The papers by Wallis, and Hall and Mitchell, come under themes A and D, being concerned with forecast combination, but of intervals and densities rather than point forecasts, and forecast evaluation. Wallis considers ways of extending forecast combination to interval and density forecasts. He suggests the use of finite mixture distributions as an appropriate statistical representation for combined density forecasts, and using the latter to obtain combined interval forecasts. These suggestions are compared to alternative ways of combining densities and intervals. Three important issues are the choice of combination weights in practice, whether it is possible to establish a general optimality result for density forecast combination comparable to that of Bates and Granger (1969) for point forecasts, and what to do when one wishes to retain the (common) distribution functional forms of the individual densities, given that, in general, this will not be preserved by the finite mixture.

The paper by Hall and Mitchell complements that of Wallis by considering a number of ways of obtaining weights for combining densities, including weights based on the Kullback–Leibler information criterion (KLIC). Hall and Mitchell follow Bao, Lee and Saltoğlu (2004) in describing the use of KLIC to test for equal accuracy between competing density forecasts. They suggest the use of KLIC as a unified tool for the evaluation, comparison and combination of density forecasts, and provide an empirical illustration that compares the Bank of England and National Institute density forecasts of UK inflation.

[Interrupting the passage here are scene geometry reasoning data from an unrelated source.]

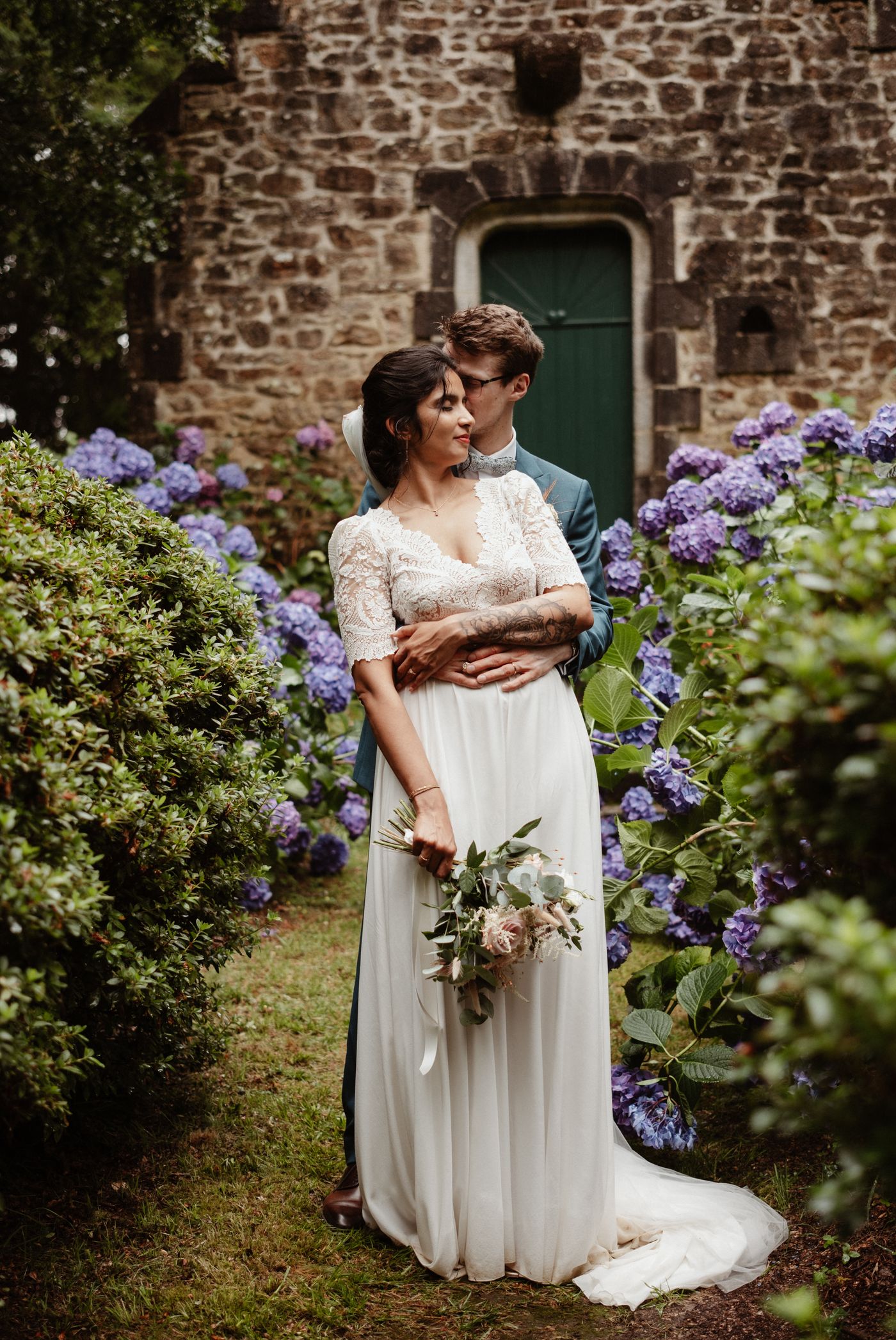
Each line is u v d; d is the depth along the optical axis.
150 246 7.53
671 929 3.67
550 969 2.33
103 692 2.30
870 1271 2.17
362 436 2.60
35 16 6.80
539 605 2.38
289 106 7.63
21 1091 1.86
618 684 3.10
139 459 6.23
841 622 1.46
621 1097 2.71
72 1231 2.35
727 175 7.49
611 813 5.11
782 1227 2.39
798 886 1.79
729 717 3.15
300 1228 2.43
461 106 7.56
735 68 7.46
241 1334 2.10
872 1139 1.43
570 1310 2.21
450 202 7.58
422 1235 2.30
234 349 7.75
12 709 1.88
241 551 5.42
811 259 7.51
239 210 7.69
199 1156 2.69
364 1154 2.38
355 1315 2.17
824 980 1.23
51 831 1.91
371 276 7.66
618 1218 2.43
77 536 2.68
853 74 7.44
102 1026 2.44
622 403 7.81
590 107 7.52
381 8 7.56
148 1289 2.19
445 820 2.27
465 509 2.47
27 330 11.17
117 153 7.39
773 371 7.50
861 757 1.35
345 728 5.28
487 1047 2.28
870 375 7.52
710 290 7.53
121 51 7.02
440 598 2.37
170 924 2.48
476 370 2.67
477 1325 2.15
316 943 4.18
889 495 3.75
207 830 2.53
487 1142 2.27
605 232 7.76
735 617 3.57
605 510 7.86
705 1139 2.84
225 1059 3.20
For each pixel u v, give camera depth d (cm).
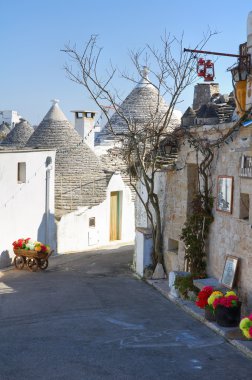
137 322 1030
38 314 1102
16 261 1694
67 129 2345
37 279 1512
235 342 885
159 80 1742
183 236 1251
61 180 2200
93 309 1140
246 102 1028
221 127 1115
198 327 995
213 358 830
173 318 1060
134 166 1595
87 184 2231
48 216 1938
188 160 1316
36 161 1861
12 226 1753
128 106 2467
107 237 2312
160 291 1307
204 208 1198
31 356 834
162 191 1486
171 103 1463
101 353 848
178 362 811
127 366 792
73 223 2109
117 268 1688
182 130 1318
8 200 1727
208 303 1004
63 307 1161
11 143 3012
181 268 1348
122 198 2377
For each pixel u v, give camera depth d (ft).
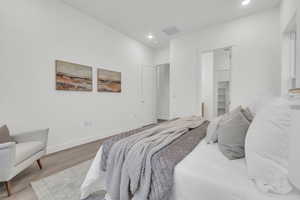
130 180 3.59
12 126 6.99
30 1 7.50
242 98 10.39
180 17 10.40
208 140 4.62
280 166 2.46
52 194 4.88
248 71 10.15
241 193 2.35
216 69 13.71
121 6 9.23
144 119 16.11
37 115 7.86
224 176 2.73
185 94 13.21
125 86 13.70
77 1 8.82
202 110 13.39
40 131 6.77
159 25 11.60
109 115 12.18
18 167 5.17
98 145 9.83
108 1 8.76
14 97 7.04
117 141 4.47
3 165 4.66
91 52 10.62
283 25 8.14
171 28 12.01
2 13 6.64
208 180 2.67
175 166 3.13
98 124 11.27
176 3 8.83
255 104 5.52
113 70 12.43
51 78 8.43
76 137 9.77
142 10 9.63
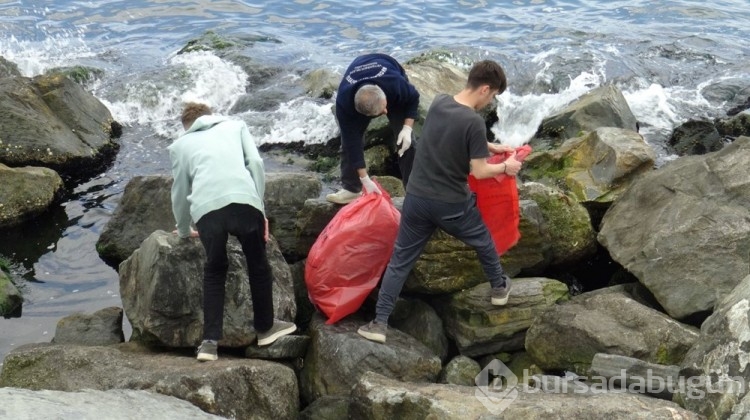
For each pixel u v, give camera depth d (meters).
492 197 6.31
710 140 10.16
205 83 11.99
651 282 6.72
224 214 5.72
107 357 6.04
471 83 5.82
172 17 14.98
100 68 12.52
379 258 6.62
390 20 14.78
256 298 6.10
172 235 6.57
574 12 15.04
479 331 6.57
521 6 15.34
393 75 6.70
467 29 14.40
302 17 14.97
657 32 14.02
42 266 8.19
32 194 8.87
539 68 12.43
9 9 15.03
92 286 7.90
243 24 14.66
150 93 11.60
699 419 4.95
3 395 5.08
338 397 6.02
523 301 6.62
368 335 6.25
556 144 10.20
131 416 5.11
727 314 5.54
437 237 6.80
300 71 12.60
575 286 7.57
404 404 5.46
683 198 7.00
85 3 15.43
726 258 6.55
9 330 7.29
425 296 6.98
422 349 6.38
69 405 5.10
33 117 9.82
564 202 7.48
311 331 6.50
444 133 5.82
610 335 6.07
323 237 6.73
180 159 5.90
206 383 5.68
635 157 8.24
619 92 10.47
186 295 6.30
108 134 10.60
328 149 10.39
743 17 14.74
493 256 6.34
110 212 9.10
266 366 5.93
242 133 6.04
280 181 7.62
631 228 7.20
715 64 12.73
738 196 6.82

We hope that this Special Issue of the Oxford Bulletin will serve to foster debate and academic enquiry on all aspects of the role of information in economic forecasting.


  • 1

    It is also sometimes argued that one of the routes by which parsimonious models might be derived – a general-to-specific modelling strategy – may often fail to deliver the desired result. A recent, and not untypical, example from a paper that seeks to establish tests and procedures for selecting models is, ‘A sharp result in the tables is that the sequential model selection method is characterized by the worst performance, likely due to its tendency to select over-parameterized models (cases with 40 or more predictors in the final model were not uncommon)’ (see Giacomini and White, 2004). However, it transpires that despite the crucial development of multipath search procedures, the authors concede, ‘We consider a single reduction path and perform only a subset of the tests used by Hoover and Perez (1999)’. Thus, little of value is learned from their exercise, and two more potentially misleading sources of ‘folklore’ circulate that ‘overfitting’ or a lack of parsimony per se are detrimental to forecasting.

  • 2

    On decision-based forecast evaluation in macroeconomics, see Granger and Pesaran (2000a, b), and Clements (2004).

  • 3

    A ‘fixed-point’ analysis (like that proposed by Marget, 1929) is possible, but seems unlikely for phenomena prone to bubbles. However, transaction costs allow some predictability.

  • 4

    An equally influential paper that argues for the predictability of consumption is Davidson et al. (1978).

  • 5

    Cairncross (1969) suggested the example of forecasting UK GNP in 1940 for 1941 – a completely different outcome would have materialized had an invasion occurred. The theoretical analyses discussed above could have helped to formalize many of the issues he raised.

  • 6

    Forecasting Economic and Financial Time Series Using Nonlinear Methods, International Journal of Forecasting, Vol. 20, No. 2 (2004).

  • 7

    This section is based on Clements and Hendry (2003).

  • 8

    Another automated approach that is designed for selecting models for forecasting is based on the work of Phillips (1994, 1995, 1996, 2003), and re-selects the model specification and re-estimates as new information accrues, to ensure adaptability.